* Exercise directions
This exercise asks for every record to be output again exactly.

[[ Input for this task, beginning ]]

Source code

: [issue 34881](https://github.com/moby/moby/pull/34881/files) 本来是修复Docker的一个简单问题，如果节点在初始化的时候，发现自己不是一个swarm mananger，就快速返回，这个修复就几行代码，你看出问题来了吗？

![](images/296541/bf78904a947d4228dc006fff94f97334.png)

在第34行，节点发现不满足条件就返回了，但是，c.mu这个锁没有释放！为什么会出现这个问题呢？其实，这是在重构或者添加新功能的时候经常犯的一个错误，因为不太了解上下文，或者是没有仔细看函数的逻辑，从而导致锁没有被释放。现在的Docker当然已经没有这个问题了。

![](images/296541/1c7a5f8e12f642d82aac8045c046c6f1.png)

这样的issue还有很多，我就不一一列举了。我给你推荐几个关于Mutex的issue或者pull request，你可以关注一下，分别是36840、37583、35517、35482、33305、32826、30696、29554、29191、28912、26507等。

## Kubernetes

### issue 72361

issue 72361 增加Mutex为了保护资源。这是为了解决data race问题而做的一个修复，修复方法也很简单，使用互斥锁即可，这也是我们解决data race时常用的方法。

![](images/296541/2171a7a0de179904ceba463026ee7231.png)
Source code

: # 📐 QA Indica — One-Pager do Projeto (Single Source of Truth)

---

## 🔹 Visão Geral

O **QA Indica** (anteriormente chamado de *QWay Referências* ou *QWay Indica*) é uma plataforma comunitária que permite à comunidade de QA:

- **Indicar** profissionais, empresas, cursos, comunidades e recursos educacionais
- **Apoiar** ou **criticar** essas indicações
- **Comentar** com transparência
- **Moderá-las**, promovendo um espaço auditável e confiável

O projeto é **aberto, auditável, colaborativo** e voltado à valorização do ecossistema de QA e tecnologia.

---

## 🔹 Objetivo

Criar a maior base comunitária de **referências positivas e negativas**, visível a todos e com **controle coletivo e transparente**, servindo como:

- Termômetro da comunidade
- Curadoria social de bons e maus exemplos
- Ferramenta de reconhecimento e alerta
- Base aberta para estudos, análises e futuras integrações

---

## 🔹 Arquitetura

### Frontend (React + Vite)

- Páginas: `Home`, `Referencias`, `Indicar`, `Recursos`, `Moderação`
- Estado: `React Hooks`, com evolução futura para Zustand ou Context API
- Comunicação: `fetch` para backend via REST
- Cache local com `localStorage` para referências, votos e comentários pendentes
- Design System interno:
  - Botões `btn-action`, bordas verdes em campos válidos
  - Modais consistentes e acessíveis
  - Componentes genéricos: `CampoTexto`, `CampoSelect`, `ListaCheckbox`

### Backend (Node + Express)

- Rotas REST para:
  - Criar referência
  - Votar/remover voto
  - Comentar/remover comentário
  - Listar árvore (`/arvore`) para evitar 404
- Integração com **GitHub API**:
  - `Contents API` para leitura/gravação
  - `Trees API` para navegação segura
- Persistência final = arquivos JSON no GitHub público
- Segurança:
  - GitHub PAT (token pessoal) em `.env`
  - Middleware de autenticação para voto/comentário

[[ Input for this task, end ]]

* Task output
Source code

: [issue 34881](https://github.com/moby/moby/pull/34881/files) 本来是修复Docker的一个简单问题，如果节点在初始化的时候，发现自己不是一个swarm mananger，就快速返回，这个修复就几行代码，你看出问题来了吗？

![](images/296541/bf78904a947d4228dc006fff94f97334.png)

在第34行，节点发现不满足条件就返回了，但是，c.mu这个锁没有释放！为什么会出现这个问题呢？其实，这是在重构或者添加新功能的时候经常犯的一个错误，因为不太了解上下文，或者是没有仔细看函数的逻辑，从而导致锁没有被释放。现在的Docker当然已经没有这个问题了。

![](images/296541/1c7a5f8e12f642d82aac8045c046c6f1.png)

这样的issue还有很多，我就不一一列举了。我给你推荐几个关于Mutex的issue或者pull request，你可以关注一下，分别是36840、37583、35517、35482、33305、32826、30696、29554、29191、28912、26507等。

## Kubernetes

### issue 72361

issue 72361 增加Mutex为了保护资源。这是为了解决data race问题而做的一个修复，修复方法也很简单，使用互斥锁即可，这也是我们解决data race时常用的方法。

![](images/296541/2171a7a0de179904ceba463026ee7231.png)
Source code

: # 📐 QA Indica — One-Pager do Projeto (Single Source of Truth)

---

## 🔹 Visão Geral

O **QA Indica** (anteriormente chamado de *QWay Referências* ou *QWay Indica*) é uma plataforma comunitária que permite à comunidade de QA:

- **Indicar** profissionais, empresas, cursos, comunidades e recursos educacionais
- **Apoiar** ou **criticar** essas indicações
- **Comentar** com transparência
- **Moderá-las**, promovendo um espaço auditável e confiável

O projeto é **aberto, auditável, colaborativo** e voltado à valorização do ecossistema de QA e tecnologia.

---

## 🔹 Objetivo

Criar a maior base comunitária de **referências positivas e negativas**, visível a todos e com **controle coletivo e transparente**, servindo como:

- Termômetro da comunidade
- Curadoria social de bons e maus exemplos
- Ferramenta de reconhecimento e alerta
- Base aberta para estudos, análises e futuras integrações

---

## 🔹 Arquitetura

### Frontend (React + Vite)

- Páginas: `Home`, `Referencias`, `Indicar`, `Recursos`, `Moderação`
- Estado: `React Hooks`, com evolução futura para Zustand ou Context API
- Comunicação: `fetch` para backend via REST
- Cache local com `localStorage` para referências, votos e comentários pendentes
- Design System interno:
  - Botões `btn-action`, bordas verdes em campos válidos
  - Modais consistentes e acessíveis
  - Componentes genéricos: `CampoTexto`, `CampoSelect`, `ListaCheckbox`

### Backend (Node + Express)

- Rotas REST para:
  - Criar referência
  - Votar/remover voto
  - Comentar/remover comentário
  - Listar árvore (`/arvore`) para evitar 404
- Integração com **GitHub API**:
  - `Contents API` para leitura/gravação
  - `Trees API` para navegação segura
- Persistência final = arquivos JSON no GitHub público
- Segurança:
  - GitHub PAT (token pessoal) em `.env`
  - Middleware de autenticação para voto/comentário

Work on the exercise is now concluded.